Akutsu turns to Tsutsumi for help, who proposes stealing 300 million yen from their yakuza organization's safe. The scheme also involves eliminating Wakamatsu, a younger member who has become increasingly influential within the organization. Akutsu agrees, believing that obtaining the money is the only way to save Kensuke. During the robbery, Tsutsumi kills Wakamatsu, and Akutsu is ultimately arrested and takes responsibility for the crime. Kensuke's heart transplant succeeds, but Akutsu receives a life sentence for the robbery and murder. He is denied parole twice due to having no documented family to return home to.

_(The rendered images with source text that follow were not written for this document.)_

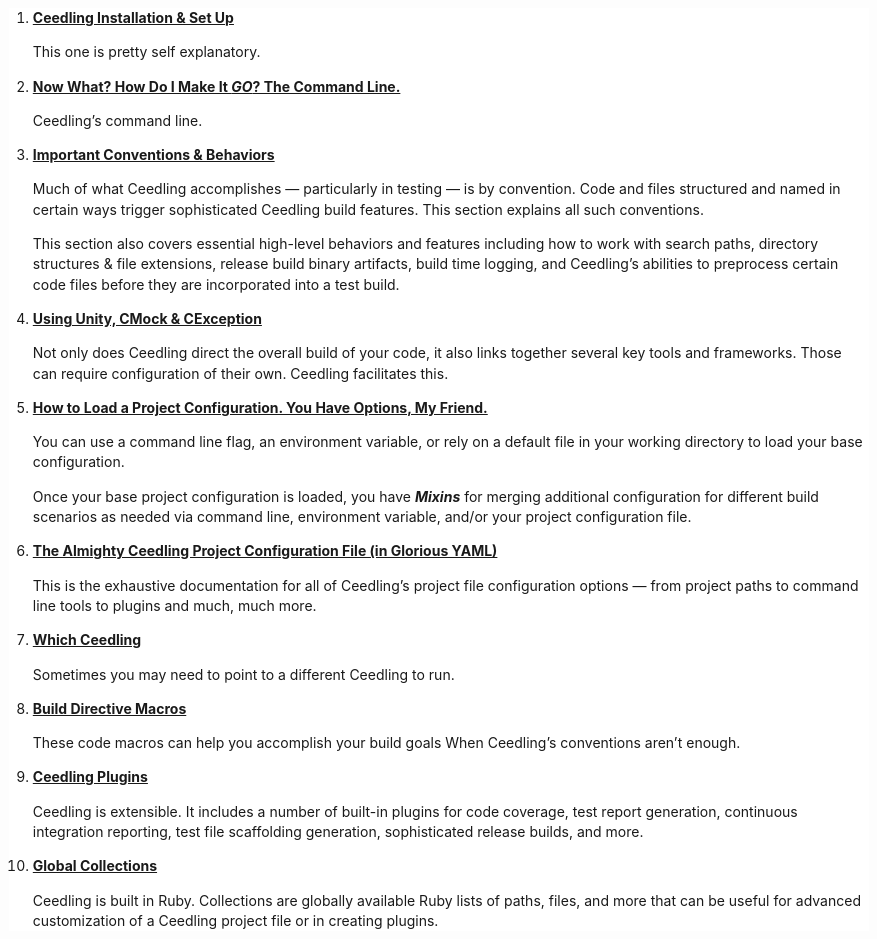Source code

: 1. **[Ceedling Installation & Set Up][packet-section-6]**

   This one is pretty self explanatory.

1. **[Now What? How Do I Make It _GO_? The Command Line.][packet-section-7]**

   Ceedling’s command line.

1. **[Important Conventions & Behaviors][packet-section-8]**

   Much of what Ceedling accomplishes — particularly in testing — is by convention. 
   Code and files structured and named in certain ways trigger sophisticated 
   Ceedling build features. This section explains all such conventions.

   This section also covers essential high-level behaviors and features including 
   how to work with search paths, directory structures & file extensions, release 
   build binary artifacts, build time logging, and Ceedling’s abilities to 
   preprocess certain code files before they are incorporated into a test build.

1. **[Using Unity, CMock & CException][packet-section-9]**

   Not only does Ceedling direct the overall build of your code, it also links 
   together several key tools and frameworks. Those can require configuration of 
   their own. Ceedling facilitates this.

1. **[How to Load a Project Configuration. You Have Options, My Friend.][packet-section-10]**

   You can use a command line flag, an environment variable, or rely on a default
   file in your working directory to load your base configuration.

   Once your base project configuration is loaded, you have **_Mixins_** for merging 
   additional configuration for different build scenarios as needed via command line, 
   environment variable, and/or your project configuration file.

1. **[The Almighty Ceedling Project Configuration File (in Glorious YAML)][packet-section-11]**

   This is the exhaustive documentation for all of Ceedling’s project file 
   configuration options — from project paths to command line tools to plugins and
   much, much more.

1. **[Which Ceedling][packet-section-12]**

   Sometimes you may need to point to a different Ceedling to run.

1. **[Build Directive Macros][packet-section-13]**

   These code macros can help you accomplish your build goals When Ceedling’s 
   conventions aren’t enough.

1. **[Ceedling Plugins][packet-section-14]**

   Ceedling is extensible. It includes a number of built-in plugins for code coverage,
   test report generation, continuous integration reporting, test file scaffolding 
   generation, sophisticated release builds, and more.

1. **[Global Collections][packet-section-15]**

   Ceedling is built in Ruby. Collections are globally available Ruby lists of paths,
   files, and more that can be useful for advanced customization of a Ceedling project 
   file or in creating plugins.


[CC4SA]: https://creativecommons.org/licenses/by-sa/4.0/deed.en
[GCC]: https://gcc.gnu.org
[quick-start-1]: #ceedling-installation--set-up
[quick-start-2]: #commented-sample-test-file
[quick-start-3]: #simple-sample-project-file
[quick-start-4]: #now-what-how-do-i-make-it-go-the-command-line
[quick-start-5]: #the-almighty-project-configuration-file-in-glorious-yaml
[packet-section-1]:  #ceedling-a-c-build-system-for-all-your-mad-scientisting-needs
[packet-section-2]:  #ceedling-unity-and-c-mocks-testing-abilities
[packet-section-3]:  #how-does-a-test-case-even-work
[packet-section-4]:  #commented-sample-test-file
[packet-section-5]:  #anatomy-of-a-test-suite
[packet-section-6]:  #ceedling-installation--set-up
[packet-section-7]:  #now-what-how-do-i-make-it-go-the-command-line
[packet-section-8]:  #important-conventions--behaviors
[packet-section-9]:  #using-unity-cmock--cexception
[packet-section-10]: #how-to-load-a-project-configuration-you-have-options-my-friend
[packet-section-11]: #the-almighty-ceedling-project-configuration-file-in-glorious-yaml
[packet-section-12]: #which-ceedling
[packet-section-13]: #build-directive-macros
[packet-section-14]: #ceedling-plugins
[packet-section-15]: #global-collections
[example-config-file]: ../assets/project_as_gem.yml
[project-configuration]: #the-almighty-ceedling-project-configuration-file-in-glorious-yaml
[tdd]: http://en.wikipedia.org/wiki/Test-driven_development
[Ruby]: http://www.ruby-lang.org/en/
[Rake]: http://rubyrake.org/
[Make]: http://en.wikipedia.org/wiki/Make_(software)
[YAML]: http://en.wikipedia.org/wiki/Yaml
[serialize]: http://en.wikipedia.org/wiki/Serialization
[yaml-anchors-aliases]: https://blog.daemonl.com/2016/02/yaml.html
[Unity]: http://github.com/ThrowTheSwitch/Unity
[unit-testing]: http://en.wikipedia.org/wiki/Unit_testing
[CMock]: http://github.com/ThrowTheSwitch/CMock
[test-doubles]: https://blog.pragmatists.com/test-doubles-fakes-mocks-and-stubs-1a7491dfa3da
[FFF]: https://github.com/meekrosoft/fff
[FFF-plugin]: ../plugins/fff
[interaction-based-tests]: http://martinfowler.com/articles/mocksArentStubs.html
[CException]: http://github.com/ThrowTheSwitch/CException
[exn]: http://en.wikipedia.org/wiki/Exception_handling
[setjmp]: http://en.wikipedia.org/wiki/Setjmp.h
[tts-which-build]: https://throwtheswitch.org/build/which
[tts-build-cross]: https://throwtheswitch.org/build/cross 
[tts-build-native]: https://throwtheswitch.org/build/native
[conventions-and-behaviors]: #important-conventions--behaviors
[ruby-gem]: http://docs.rubygems.org/read/chapter/1
[ruby-install]: http://www.ruby-lang.org/en/downloads/
[rubygems-repo]: http://rubygems.org
[docker-overview]: https://www.ibm.com/topics/docker
[docker-install]: https://www.docker.com/products/docker-desktop/
[docker-image-base]: https://hub.docker.com/repository/docker/throwtheswitch/madsciencelab
[docker-image-plugins]: https://hub.docker.com/repository/docker/throwtheswitch/madsciencelab-plugins
[docker-image-arm]: https://hub.docker.com/repository/docker/throwtheswitch/madsciencelab-arm-none-eabi
[docker-image-arm-plugins]: https://hub.docker.com/repository/docker/throwtheswitch/madsciencelab-arm-none-eabi-plugins
[project-settings]: #project-global-project-settings
[anatomy-test-suite]: #anatomy-of-a-test-suite
[helpful-definitions]: #hold-on-back-up-ruby-rake-yaml-unity-cmock-cexception
[conventions]: #important-conventions--behaviors
[cmock-yaml-config]: #cmock-configure-cmocks-code-generation--compilation
[test-search-paths]: #search-paths-for-test-builds
[mixins-config-section]: #base-project-configuration-file-mixins-section-entries
[MinGW]: http://www.mingw.org/
[inline-ruby-string-expansion]: #inline-ruby-string-expansion
  [command-line]: #now-what-how-do-i-make-it-go-the-command-line
  [test-preprocessing]: #preprocessing-behavior-for-tests
  [gdb]: https://www.sourceware.org/gdb/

While in prison, Akutsu is unable to meet with Nana and Kensuke because he has no legal familial relationship with them. He is permitted to send letters to Nana for a limited period, but the letters are inspected by prison officials and suspicious passages are blacked out. Akutsu deliberately uses the censorship to his advantage. Because of his extraordinary ability to visualize and draw maps, he designs the letters so that the censored sections form clues to the location of money he secretly withheld from the robbery.

Akutsu keeps approximately 70 million yen hidden from Tsutsumi. His decision to conceal the money is part of a larger plan to keep Tsutsumi from finding Nana and Kensuke and to ensure that they will have financial security after his imprisonment. Over the following decades, Akutsu remains incarcerated while Nana raises Kensuke, who survives his transplant and eventually grows into an adult.

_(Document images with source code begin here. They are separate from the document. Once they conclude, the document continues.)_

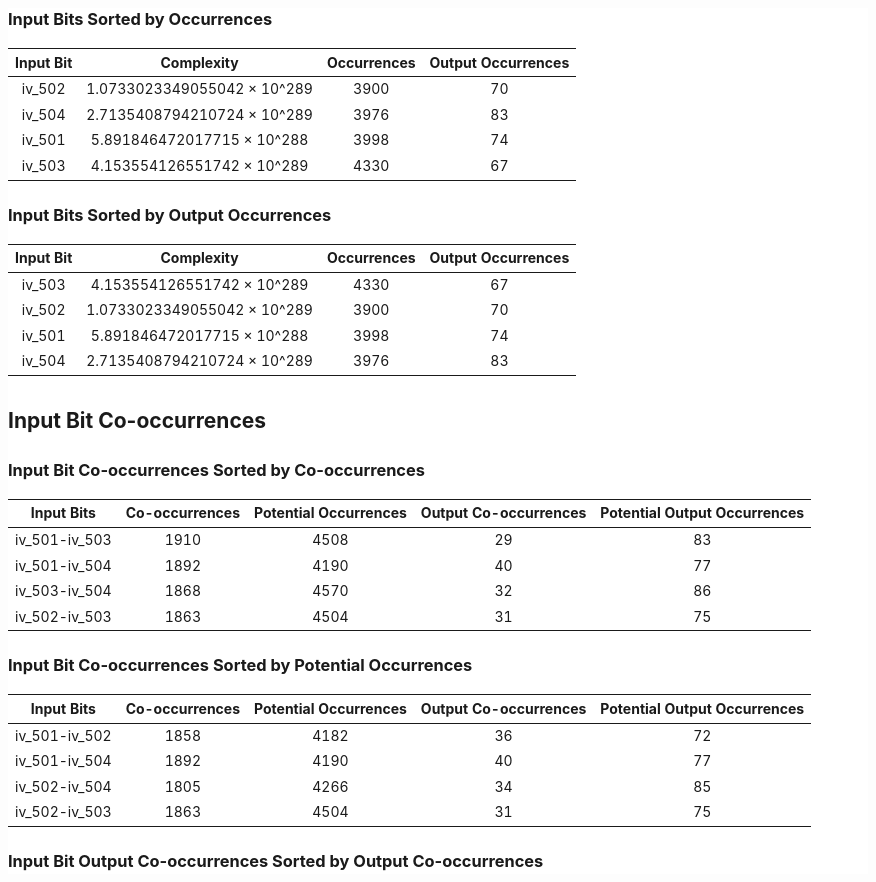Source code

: ### Input Bits Sorted by Occurrences

| Input Bit | Complexity | Occurrences | Output Occurrences |
|:---------:|:----------:|:-----------:|:------------------:|
| iv_502 | 1.0733023349055042 × 10^289 | 3900 | 70 |
| iv_504 | 2.7135408794210724 × 10^289 | 3976 | 83 |
| iv_501 | 5.891846472017715 × 10^288 | 3998 | 74 |
| iv_503 | 4.153554126551742 × 10^289 | 4330 | 67 |

### Input Bits Sorted by Output Occurrences

| Input Bit | Complexity | Occurrences | Output Occurrences |
|:---------:|:----------:|:-----------:|:------------------:|
| iv_503 | 4.153554126551742 × 10^289 | 4330 | 67 |
| iv_502 | 1.0733023349055042 × 10^289 | 3900 | 70 |
| iv_501 | 5.891846472017715 × 10^288 | 3998 | 74 |
| iv_504 | 2.7135408794210724 × 10^289 | 3976 | 83 |

## Input Bit Co-occurrences

### Input Bit Co-occurrences Sorted by Co-occurrences

| Input Bits | Co-occurrences | Potential Occurrences | Output Co-occurrences | Potential Output Occurrences |
|:----------:|:--------------:|:---------------------:|:---------------------:|:----------------------------:|
| iv_501-iv_503 | 1910 | 4508 | 29 | 83 |
| iv_501-iv_504 | 1892 | 4190 | 40 | 77 |
| iv_503-iv_504 | 1868 | 4570 | 32 | 86 |
| iv_502-iv_503 | 1863 | 4504 | 31 | 75 |

### Input Bit Co-occurrences Sorted by Potential Occurrences

| Input Bits | Co-occurrences | Potential Occurrences | Output Co-occurrences | Potential Output Occurrences |
|:----------:|:--------------:|:---------------------:|:---------------------:|:----------------------------:|
| iv_501-iv_502 | 1858 | 4182 | 36 | 72 |
| iv_501-iv_504 | 1892 | 4190 | 40 | 77 |
| iv_502-iv_504 | 1805 | 4266 | 34 | 85 |
| iv_502-iv_503 | 1863 | 4504 | 31 | 75 |

### Input Bit Output Co-occurrences Sorted by Output Co-occurrences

More than 30 years later, an elderly Nana returns to the apartment where she once lived with Akutsu after being discharged from the hospital where she too once heard a balsam flower speak to her. With the help of the clues contained in his old letters, she realizes that they form a map leading to the hidden money. Nana and Kensuke eventually locate the 70 million yen, while Tsutsumi, having discovered that Akutsu left something behind, attempts to find it by ransacking the apartment, but fails.

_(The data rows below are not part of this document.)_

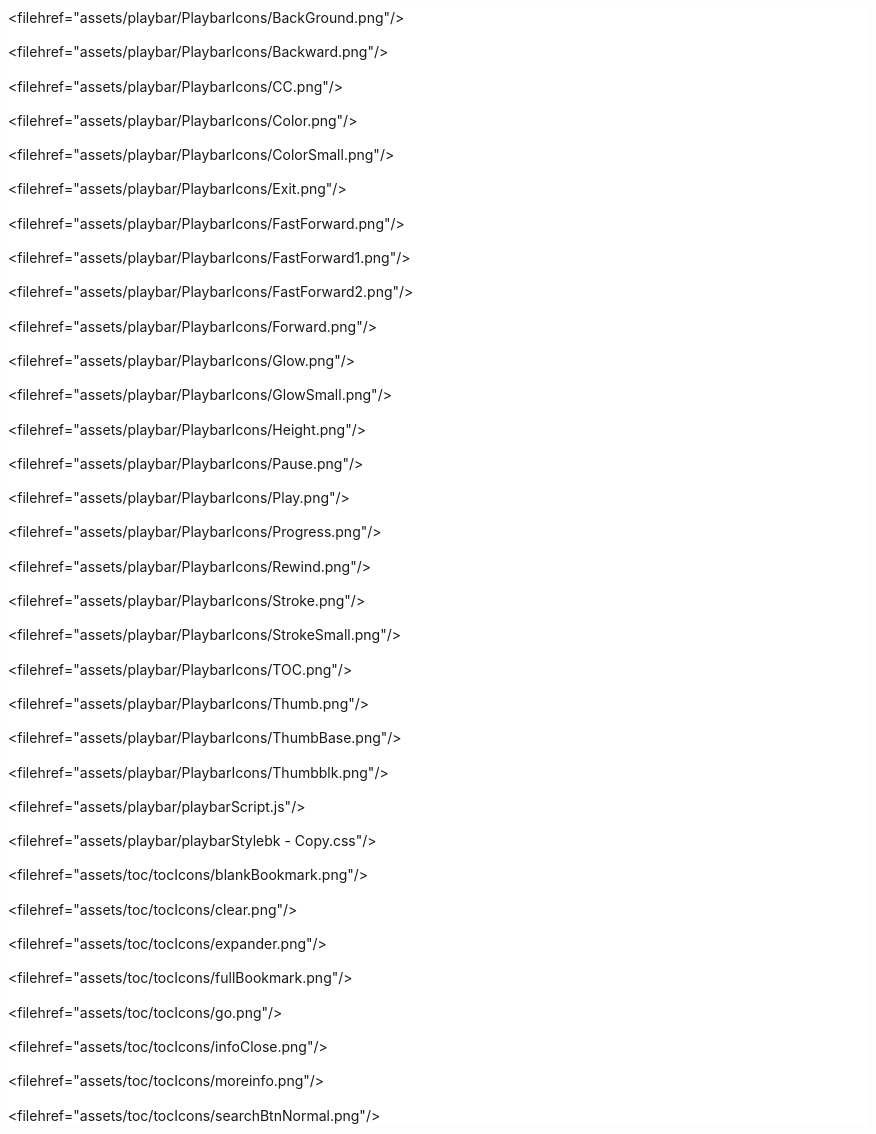 <filehref="assets/playbar/PlaybarIcons/BackGround.png"/>

<filehref="assets/playbar/PlaybarIcons/Backward.png"/>

<filehref="assets/playbar/PlaybarIcons/CC.png"/>

<filehref="assets/playbar/PlaybarIcons/Color.png"/>

<filehref="assets/playbar/PlaybarIcons/ColorSmall.png"/>

<filehref="assets/playbar/PlaybarIcons/Exit.png"/>

<filehref="assets/playbar/PlaybarIcons/FastForward.png"/>

<filehref="assets/playbar/PlaybarIcons/FastForward1.png"/>

<filehref="assets/playbar/PlaybarIcons/FastForward2.png"/>

<filehref="assets/playbar/PlaybarIcons/Forward.png"/>

<filehref="assets/playbar/PlaybarIcons/Glow.png"/>

<filehref="assets/playbar/PlaybarIcons/GlowSmall.png"/>

<filehref="assets/playbar/PlaybarIcons/Height.png"/>

<filehref="assets/playbar/PlaybarIcons/Pause.png"/>

<filehref="assets/playbar/PlaybarIcons/Play.png"/>

<filehref="assets/playbar/PlaybarIcons/Progress.png"/>

<filehref="assets/playbar/PlaybarIcons/Rewind.png"/>

<filehref="assets/playbar/PlaybarIcons/Stroke.png"/>

<filehref="assets/playbar/PlaybarIcons/StrokeSmall.png"/>

<filehref="assets/playbar/PlaybarIcons/TOC.png"/>

<filehref="assets/playbar/PlaybarIcons/Thumb.png"/>

<filehref="assets/playbar/PlaybarIcons/ThumbBase.png"/>

<filehref="assets/playbar/PlaybarIcons/Thumbblk.png"/>

<filehref="assets/playbar/playbarScript.js"/>

<filehref="assets/playbar/playbarStylebk - Copy.css"/>

<filehref="assets/toc/tocIcons/blankBookmark.png"/>

<filehref="assets/toc/tocIcons/clear.png"/>

<filehref="assets/toc/tocIcons/expander.png"/>

<filehref="assets/toc/tocIcons/fullBookmark.png"/>

<filehref="assets/toc/tocIcons/go.png"/>

<filehref="assets/toc/tocIcons/infoClose.png"/>

<filehref="assets/toc/tocIcons/moreinfo.png"/>

<filehref="assets/toc/tocIcons/searchBtnNormal.png"/>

Alongside the money, Nana discovers a portrait of herself drawn by Akutsu. Hidden within the drawing is a message in which Akutsu finally expresses the words he had been unable to say during their life together: "I love you." Nana realizes that Akutsu's "big comeback" was not about obtaining money, but about ensuring that she and Kensuke could escape the yakuza world and live safely after his imprisonment.

Back in prison, Akutsu learns from the balsam flower that Nana and Kensuke are safe and that his plan has succeeded. Having finally accomplished what he had spent decades preparing, Akutsu accepts that his life is coming to an end. He dies peacefully in his cell, while the balsam flower remains beside him.

==Production==
The film was announced by the Annecy International Animation Film Festival on May 24, 2024. It is produced by CLAP and directed by Baku Kinoshita, with Kazuya Konomoto writing the screenplay, both of them worked together on Odd Taxi. Kinoshita is designing the characters, and Cero, Shōhei Takagi, Tsubasa Hashimoto and Yū Arauchi are composing the music. Kaoru Kobayashi, Junki Tozuka, Hikari Mitsushima, Yoshiko Miyazaki, and Pierre Taki were cast in the lead roles. The film's theme song is "Moving Still Life" performed by Cero.

===Release===
The film was distributed by Pony Canyon, who released the film in theaters on October 10, 2025. Anime Limited and Plaion Pictures licensed the film for distribution in the UK, Ireland, France, Germany, Australia, and Switzerland. The film was released in Australia through Sugoi Co distributing it on April 23, 2026. The film was theatrically released in North America through GKIDS distributing the film on August 30, 2026.